Significant physician predictors of lower odds of a patient being ordered for lipid screening included being a resident (OR, 0.63; 95% CI, 0.43-0.93; P = .021), having an osteopathic degree (OR, 0.73; 95% CI, 0.55-0.96; P = .026), and specializing in family medicine (OR, 0.37; 95% CI, 0.30-0.47; P <.001).

Statin Prescription

There were 40,845 patients eligible for statin therapy, among whom 22,906 (56.1%) were prescribed a statin. In unadjusted comparisons, patients with elevated ASCVD 10-year risk scores, CVD, history of a PCI/CABG, CHF, diabetes, and hypertension had greater statin prescription rates than patients without those conditions. PCPs with an allopathic medical degree had greater statin prescription rates (56.7%) than those with an osteopathic degree (52.6%) or other degree (53.8%). PCPs in internal medicine had greater statin prescription rates (57.6%) than those in family medicine (54.0%) (Table 2 [part A, part B, and part C]).

In adjusted models (Table 2), significant patient predictors of greater odds of statin prescription included age (OR, 1.05 for each year of age; 95% CI, 1.03-1.06; P <.001), history of hypertension (OR, 1.58; 95% CI, 1.38-1.81; P <.001), diabetes (OR, 2.70; 95% CI, 2.32-3.13; P <.001), CVD (OR, 2.26; 95% CI, 1.85-2.76; P <.001), PCI/CABG (OR, 4.16; 95% CI, 1.98-8.75; P <.001), and stage IIIB CKD (OR, 1.71; 95% CI, 1.02-2.86; P = .041).
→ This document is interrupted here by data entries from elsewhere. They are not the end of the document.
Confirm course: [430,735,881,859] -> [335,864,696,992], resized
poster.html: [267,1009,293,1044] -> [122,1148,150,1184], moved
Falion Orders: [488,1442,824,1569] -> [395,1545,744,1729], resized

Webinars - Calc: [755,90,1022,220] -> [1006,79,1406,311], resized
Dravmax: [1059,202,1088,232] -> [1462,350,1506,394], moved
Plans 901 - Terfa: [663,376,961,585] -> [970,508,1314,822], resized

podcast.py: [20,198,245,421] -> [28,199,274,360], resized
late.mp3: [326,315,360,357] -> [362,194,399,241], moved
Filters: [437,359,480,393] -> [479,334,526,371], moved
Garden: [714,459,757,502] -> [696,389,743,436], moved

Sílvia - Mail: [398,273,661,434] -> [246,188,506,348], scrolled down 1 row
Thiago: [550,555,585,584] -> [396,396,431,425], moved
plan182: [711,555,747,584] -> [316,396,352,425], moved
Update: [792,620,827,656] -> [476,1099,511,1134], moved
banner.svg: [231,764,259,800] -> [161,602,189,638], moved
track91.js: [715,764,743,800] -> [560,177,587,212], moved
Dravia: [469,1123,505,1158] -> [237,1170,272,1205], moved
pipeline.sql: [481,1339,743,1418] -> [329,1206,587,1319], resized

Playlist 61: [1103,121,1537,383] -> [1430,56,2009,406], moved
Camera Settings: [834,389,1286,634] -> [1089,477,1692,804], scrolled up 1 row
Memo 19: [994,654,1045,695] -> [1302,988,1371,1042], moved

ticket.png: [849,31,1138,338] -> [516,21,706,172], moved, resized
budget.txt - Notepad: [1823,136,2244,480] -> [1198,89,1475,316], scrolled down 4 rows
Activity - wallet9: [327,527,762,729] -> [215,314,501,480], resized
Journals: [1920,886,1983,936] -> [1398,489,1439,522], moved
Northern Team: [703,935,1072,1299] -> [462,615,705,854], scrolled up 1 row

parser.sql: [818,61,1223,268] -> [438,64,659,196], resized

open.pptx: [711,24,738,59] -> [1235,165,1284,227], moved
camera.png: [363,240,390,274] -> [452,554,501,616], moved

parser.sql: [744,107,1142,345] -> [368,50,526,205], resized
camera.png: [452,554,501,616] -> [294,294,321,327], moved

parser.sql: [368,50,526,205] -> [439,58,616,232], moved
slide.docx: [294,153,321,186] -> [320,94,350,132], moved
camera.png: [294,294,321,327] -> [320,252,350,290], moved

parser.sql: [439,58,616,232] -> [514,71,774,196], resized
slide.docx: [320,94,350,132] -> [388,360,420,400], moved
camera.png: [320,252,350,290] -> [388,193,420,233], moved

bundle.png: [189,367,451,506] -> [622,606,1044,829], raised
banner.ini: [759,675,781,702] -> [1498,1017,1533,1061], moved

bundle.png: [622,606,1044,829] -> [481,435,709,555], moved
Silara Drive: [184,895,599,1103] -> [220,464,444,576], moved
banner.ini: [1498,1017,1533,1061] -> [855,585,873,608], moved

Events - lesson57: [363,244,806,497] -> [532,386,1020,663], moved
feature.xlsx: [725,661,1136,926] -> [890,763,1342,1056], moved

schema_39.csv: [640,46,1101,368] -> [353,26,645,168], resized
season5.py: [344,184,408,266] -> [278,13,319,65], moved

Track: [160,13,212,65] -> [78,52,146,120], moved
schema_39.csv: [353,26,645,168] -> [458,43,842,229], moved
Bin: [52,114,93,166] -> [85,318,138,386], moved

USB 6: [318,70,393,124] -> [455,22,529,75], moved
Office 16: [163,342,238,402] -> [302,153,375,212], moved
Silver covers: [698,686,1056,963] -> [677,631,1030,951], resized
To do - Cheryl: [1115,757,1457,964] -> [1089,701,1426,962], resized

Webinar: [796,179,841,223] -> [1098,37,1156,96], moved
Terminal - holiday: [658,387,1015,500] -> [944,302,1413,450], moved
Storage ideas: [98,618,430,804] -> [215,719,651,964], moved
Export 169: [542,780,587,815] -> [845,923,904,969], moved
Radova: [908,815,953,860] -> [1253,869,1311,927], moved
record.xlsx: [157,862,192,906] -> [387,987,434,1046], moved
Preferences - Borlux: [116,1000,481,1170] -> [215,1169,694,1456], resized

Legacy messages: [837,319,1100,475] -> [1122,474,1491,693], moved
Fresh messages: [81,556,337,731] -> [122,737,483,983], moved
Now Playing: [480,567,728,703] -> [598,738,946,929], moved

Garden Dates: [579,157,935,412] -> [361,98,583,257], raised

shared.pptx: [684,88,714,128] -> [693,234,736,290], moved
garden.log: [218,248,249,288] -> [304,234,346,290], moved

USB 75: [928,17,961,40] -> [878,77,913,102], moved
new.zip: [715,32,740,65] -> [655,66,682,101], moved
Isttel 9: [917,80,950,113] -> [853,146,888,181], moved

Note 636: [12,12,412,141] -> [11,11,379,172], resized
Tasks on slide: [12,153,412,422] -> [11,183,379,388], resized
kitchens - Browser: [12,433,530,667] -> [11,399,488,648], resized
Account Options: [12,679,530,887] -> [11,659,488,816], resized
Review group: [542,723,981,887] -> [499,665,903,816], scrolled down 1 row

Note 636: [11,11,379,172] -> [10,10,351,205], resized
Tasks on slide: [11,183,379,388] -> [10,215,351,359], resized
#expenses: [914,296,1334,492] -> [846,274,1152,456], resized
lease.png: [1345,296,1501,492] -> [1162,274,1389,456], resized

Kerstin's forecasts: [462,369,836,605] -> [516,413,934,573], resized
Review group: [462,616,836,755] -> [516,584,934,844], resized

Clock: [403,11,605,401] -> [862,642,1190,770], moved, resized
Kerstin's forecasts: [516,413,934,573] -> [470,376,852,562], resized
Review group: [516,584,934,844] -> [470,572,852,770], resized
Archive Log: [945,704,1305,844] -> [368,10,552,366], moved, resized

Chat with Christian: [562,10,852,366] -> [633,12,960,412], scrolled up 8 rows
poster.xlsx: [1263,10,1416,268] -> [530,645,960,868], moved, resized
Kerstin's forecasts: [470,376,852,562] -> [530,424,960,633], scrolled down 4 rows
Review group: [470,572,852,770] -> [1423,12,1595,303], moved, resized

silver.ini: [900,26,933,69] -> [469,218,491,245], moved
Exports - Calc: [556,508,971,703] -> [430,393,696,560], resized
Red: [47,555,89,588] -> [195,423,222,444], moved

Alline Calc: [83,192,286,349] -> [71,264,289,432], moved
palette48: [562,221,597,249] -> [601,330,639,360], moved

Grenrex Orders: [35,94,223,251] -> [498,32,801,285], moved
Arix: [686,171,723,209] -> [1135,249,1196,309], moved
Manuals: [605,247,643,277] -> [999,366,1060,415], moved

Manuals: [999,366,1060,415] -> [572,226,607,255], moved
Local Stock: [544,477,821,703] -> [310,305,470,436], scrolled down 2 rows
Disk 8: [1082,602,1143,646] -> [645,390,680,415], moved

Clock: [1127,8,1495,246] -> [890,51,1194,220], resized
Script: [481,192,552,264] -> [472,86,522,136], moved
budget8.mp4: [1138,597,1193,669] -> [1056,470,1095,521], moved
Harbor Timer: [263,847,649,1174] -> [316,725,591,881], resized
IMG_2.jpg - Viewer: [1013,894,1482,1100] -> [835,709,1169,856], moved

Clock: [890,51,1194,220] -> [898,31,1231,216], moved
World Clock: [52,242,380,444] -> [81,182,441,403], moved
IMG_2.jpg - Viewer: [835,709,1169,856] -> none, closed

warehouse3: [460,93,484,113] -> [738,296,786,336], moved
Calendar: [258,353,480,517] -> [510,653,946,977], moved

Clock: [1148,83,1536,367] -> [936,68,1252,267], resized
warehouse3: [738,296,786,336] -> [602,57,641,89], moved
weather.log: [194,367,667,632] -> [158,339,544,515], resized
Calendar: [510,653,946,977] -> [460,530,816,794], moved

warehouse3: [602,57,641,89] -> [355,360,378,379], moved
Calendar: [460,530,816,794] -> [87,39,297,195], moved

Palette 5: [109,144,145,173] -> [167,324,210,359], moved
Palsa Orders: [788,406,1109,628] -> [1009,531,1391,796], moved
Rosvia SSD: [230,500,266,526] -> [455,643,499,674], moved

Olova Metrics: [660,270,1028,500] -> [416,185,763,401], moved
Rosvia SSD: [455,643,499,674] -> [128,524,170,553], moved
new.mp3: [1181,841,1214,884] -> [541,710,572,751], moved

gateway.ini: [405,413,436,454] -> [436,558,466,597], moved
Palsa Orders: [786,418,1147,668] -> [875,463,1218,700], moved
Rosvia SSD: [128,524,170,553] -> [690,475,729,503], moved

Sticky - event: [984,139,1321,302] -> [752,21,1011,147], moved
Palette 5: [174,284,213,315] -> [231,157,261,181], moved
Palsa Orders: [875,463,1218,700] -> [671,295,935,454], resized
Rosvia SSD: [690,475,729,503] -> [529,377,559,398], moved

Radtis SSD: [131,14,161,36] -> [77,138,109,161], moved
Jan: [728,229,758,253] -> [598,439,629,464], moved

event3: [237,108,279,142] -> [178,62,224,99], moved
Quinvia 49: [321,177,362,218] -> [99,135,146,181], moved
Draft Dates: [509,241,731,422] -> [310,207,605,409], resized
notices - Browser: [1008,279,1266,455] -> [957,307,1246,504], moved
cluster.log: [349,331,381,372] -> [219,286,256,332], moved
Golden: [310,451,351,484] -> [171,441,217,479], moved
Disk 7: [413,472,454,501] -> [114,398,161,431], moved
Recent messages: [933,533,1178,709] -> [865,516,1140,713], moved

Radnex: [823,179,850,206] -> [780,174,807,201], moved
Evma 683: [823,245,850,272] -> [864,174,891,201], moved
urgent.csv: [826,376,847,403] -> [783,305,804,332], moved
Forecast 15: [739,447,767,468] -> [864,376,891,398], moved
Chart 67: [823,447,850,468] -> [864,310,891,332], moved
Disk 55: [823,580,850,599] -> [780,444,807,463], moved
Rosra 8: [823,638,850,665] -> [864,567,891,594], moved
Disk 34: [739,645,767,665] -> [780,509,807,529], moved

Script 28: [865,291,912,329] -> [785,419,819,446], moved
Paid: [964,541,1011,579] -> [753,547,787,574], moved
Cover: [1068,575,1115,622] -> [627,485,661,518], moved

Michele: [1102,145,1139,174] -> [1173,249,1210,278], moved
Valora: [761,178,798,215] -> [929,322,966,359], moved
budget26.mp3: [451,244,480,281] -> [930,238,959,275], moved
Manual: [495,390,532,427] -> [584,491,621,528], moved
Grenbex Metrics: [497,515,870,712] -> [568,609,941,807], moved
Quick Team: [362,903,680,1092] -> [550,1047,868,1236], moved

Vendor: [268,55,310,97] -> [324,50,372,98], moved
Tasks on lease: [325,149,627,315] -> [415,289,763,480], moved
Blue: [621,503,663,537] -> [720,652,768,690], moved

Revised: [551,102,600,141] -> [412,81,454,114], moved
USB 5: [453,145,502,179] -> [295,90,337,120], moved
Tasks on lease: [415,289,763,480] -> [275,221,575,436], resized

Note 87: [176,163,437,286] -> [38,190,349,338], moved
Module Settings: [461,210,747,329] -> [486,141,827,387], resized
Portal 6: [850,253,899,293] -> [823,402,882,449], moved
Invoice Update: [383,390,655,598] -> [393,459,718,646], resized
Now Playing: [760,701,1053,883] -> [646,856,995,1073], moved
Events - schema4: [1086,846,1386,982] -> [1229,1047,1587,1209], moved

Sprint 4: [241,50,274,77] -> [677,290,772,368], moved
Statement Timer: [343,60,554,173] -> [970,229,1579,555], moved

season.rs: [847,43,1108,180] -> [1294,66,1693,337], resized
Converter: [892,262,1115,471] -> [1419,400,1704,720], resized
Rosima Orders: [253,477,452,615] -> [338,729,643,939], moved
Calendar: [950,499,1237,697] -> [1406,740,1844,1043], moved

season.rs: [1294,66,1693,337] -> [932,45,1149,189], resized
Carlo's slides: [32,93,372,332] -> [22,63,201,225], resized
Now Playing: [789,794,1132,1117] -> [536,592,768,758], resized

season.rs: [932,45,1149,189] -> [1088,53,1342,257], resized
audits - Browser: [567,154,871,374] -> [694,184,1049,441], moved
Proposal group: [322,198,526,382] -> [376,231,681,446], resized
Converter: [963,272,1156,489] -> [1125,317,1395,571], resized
Significant patient predictors of lower odds of statin prescription included black race (OR, 0.72; 95% CI, 0.59-0.86; P = .001) and female sex (OR, 0.84; 95% CI, 0.72-0.98; P = .029).

Significant physician predictors of lower odds of statin prescription included being a female PCP (OR, 0.82; 95% CI, 0.70-0.96; P = .015), training as a physician assistant (OR, 0.65; 95% CI, 0.52-0.81; P <.001), and more years of experience (OR, 0.99 for each year; 95% CI, 0.98-0.99; P <.001).

Most patients received moderate-intensity treatment, and the most common statin prescribed was atorvastatin (Lipitor) (Table 3).